Internationalmedia.co.id melaporkan, Perdana Menteri Israel Benjamin Netanyahu mengajukan syarat untuk mengakhiri konflik di Gaza. Syarat tersebut disampaikan melalui Utusan AS untuk Timur Tengah, Steve Witkoff, saat perundingan tidak langsung di Doha yang bertujuan menyepakati gencatan senjata sementara. Netanyahu menegaskan kesediaan Israel bernegosiasi gencatan senjata permanen, namun dengan satu syarat krusial: demiliterisasi Gaza.
Dalam pesan video dari Washington, Netanyahu menyatakan bahwa syarat fundamental bagi Israel adalah Hamas meletakkan senjata dan kehilangan kemampuan pemerintahan maupun militer. Pernyataan ini langsung mendapat tanggapan keras dari pihak Hamas.

Bassem Naim, pejabat senior Hamas, menolak keras syarat tersebut.
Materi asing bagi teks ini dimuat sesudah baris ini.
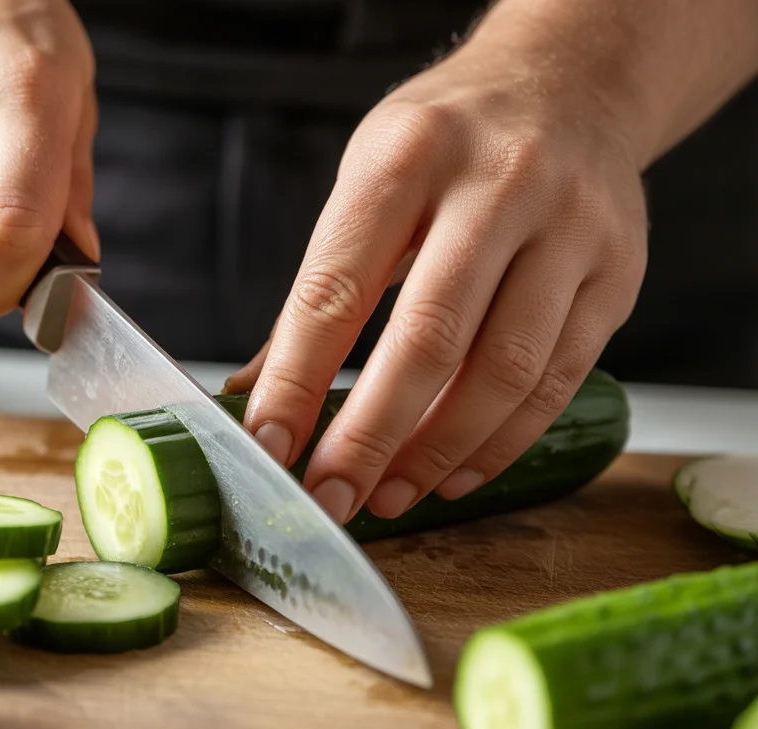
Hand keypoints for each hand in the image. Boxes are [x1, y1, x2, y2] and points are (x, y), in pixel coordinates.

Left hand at [226, 43, 648, 523]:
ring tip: (390, 495)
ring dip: (438, 453)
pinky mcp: (620, 273)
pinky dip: (502, 443)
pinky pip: (559, 380)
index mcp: (408, 157)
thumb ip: (320, 286)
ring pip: (505, 372)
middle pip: (429, 340)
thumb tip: (256, 393)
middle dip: (371, 436)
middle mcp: (499, 185)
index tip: (269, 446)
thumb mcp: (366, 178)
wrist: (571, 84)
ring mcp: (571, 229)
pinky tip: (456, 473)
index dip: (297, 380)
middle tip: (332, 497)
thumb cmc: (447, 142)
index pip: (337, 289)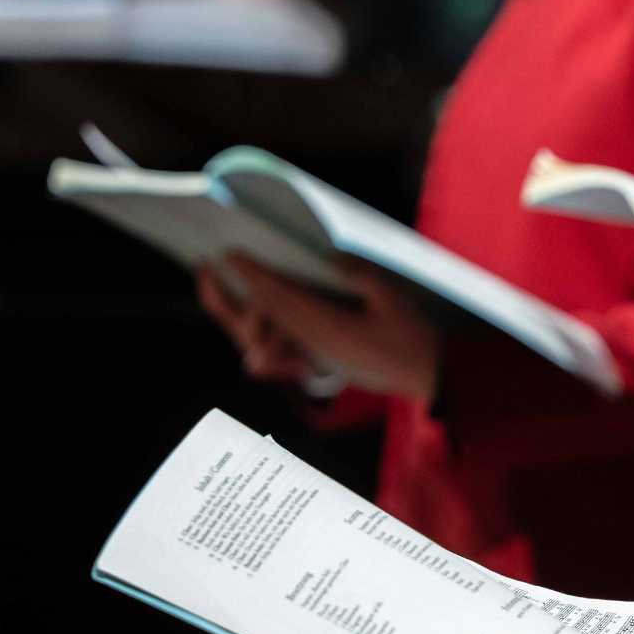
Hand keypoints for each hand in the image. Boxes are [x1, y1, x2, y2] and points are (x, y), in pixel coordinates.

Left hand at [217, 252, 440, 403]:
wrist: (428, 378)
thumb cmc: (413, 338)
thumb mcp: (390, 299)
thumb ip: (358, 277)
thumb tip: (330, 257)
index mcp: (328, 330)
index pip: (280, 298)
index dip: (253, 275)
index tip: (231, 255)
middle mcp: (312, 348)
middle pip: (258, 321)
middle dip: (226, 296)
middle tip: (205, 269)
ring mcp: (314, 360)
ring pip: (262, 340)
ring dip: (239, 316)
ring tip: (217, 287)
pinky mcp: (320, 365)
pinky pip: (279, 356)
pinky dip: (259, 342)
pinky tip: (245, 329)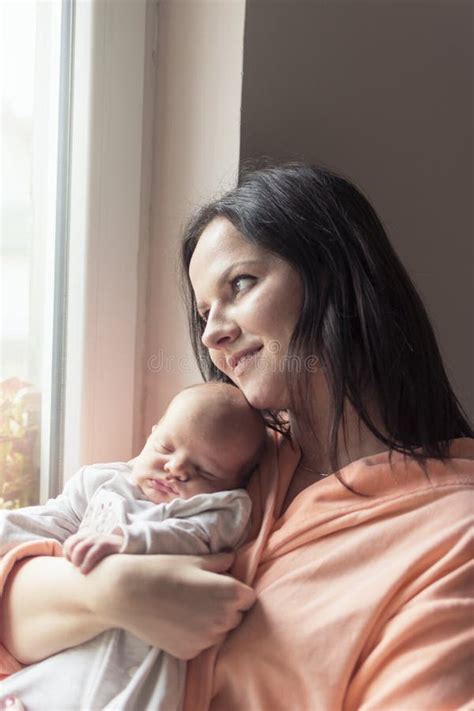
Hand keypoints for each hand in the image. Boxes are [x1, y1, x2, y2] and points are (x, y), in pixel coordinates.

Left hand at [63, 531, 123, 573]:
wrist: (129, 549)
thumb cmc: (109, 555)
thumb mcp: (94, 552)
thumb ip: (83, 555)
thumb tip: (71, 565)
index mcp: (86, 536)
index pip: (69, 542)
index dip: (67, 554)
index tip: (72, 564)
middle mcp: (91, 535)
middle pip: (72, 544)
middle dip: (71, 558)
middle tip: (77, 568)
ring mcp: (99, 538)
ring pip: (80, 548)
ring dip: (77, 561)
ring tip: (82, 571)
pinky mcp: (107, 544)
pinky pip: (92, 553)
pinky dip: (86, 563)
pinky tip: (85, 571)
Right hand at [93, 552, 255, 659]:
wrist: (129, 593)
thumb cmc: (164, 570)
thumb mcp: (196, 559)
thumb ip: (221, 561)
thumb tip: (233, 559)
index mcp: (230, 594)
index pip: (249, 597)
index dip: (236, 590)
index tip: (220, 584)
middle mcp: (224, 620)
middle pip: (237, 616)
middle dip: (226, 606)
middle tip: (202, 594)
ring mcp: (207, 640)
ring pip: (220, 631)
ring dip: (212, 622)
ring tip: (188, 606)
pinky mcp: (190, 653)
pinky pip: (202, 643)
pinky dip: (195, 634)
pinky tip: (178, 620)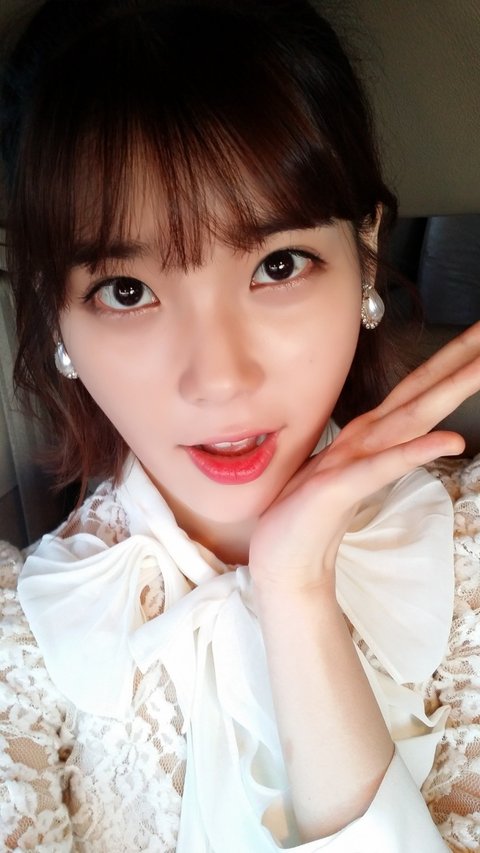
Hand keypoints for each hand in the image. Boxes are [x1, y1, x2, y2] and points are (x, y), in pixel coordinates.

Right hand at [249, 321, 479, 591]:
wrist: (280, 564)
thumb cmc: (311, 518)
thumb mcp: (353, 477)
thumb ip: (379, 453)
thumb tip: (411, 438)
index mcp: (369, 435)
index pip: (419, 389)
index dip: (453, 360)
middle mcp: (363, 438)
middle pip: (422, 390)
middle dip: (461, 356)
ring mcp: (350, 460)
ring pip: (409, 417)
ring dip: (449, 388)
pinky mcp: (338, 489)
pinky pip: (384, 468)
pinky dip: (417, 451)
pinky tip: (451, 441)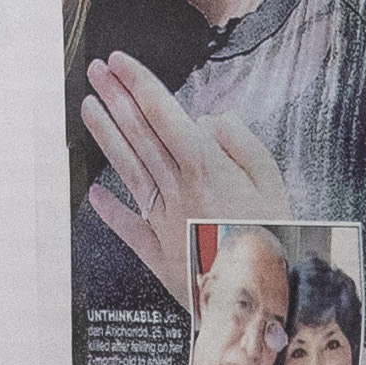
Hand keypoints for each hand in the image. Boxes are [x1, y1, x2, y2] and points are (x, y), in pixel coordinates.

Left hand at [81, 51, 296, 304]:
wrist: (266, 303)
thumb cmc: (277, 238)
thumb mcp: (275, 185)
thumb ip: (241, 144)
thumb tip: (206, 119)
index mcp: (207, 170)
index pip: (163, 115)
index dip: (139, 85)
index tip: (119, 61)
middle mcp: (178, 191)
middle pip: (140, 135)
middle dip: (116, 98)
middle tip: (96, 70)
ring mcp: (163, 221)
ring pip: (128, 169)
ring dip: (105, 135)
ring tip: (87, 105)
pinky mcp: (158, 254)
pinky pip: (128, 226)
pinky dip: (110, 209)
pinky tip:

Kepada AFP, Naim menyatakan penolakan Hamas terhadap "berlanjutnya pendudukan tanah kami" dan penolakan terhadap pengurungan warga Palestina dalam "kantong-kantong terisolasi". Naim secara khusus menyoroti penolakan Hamas terhadap kontrol Israel atas kota Rafah, perbatasan dengan Mesir, dan Koridor Morag antara Rafah dan Khan Yunis.
Perlu diketahui, upaya mencapai kesepakatan gencatan senjata dalam konflik Gaza yang telah berlangsung selama 21 bulan ini telah mendominasi pembicaraan Netanyahu dengan Presiden AS Donald Trump di Washington. Kebuntuan negosiasi ini menimbulkan pertanyaan besar mengenai masa depan perdamaian di kawasan tersebut.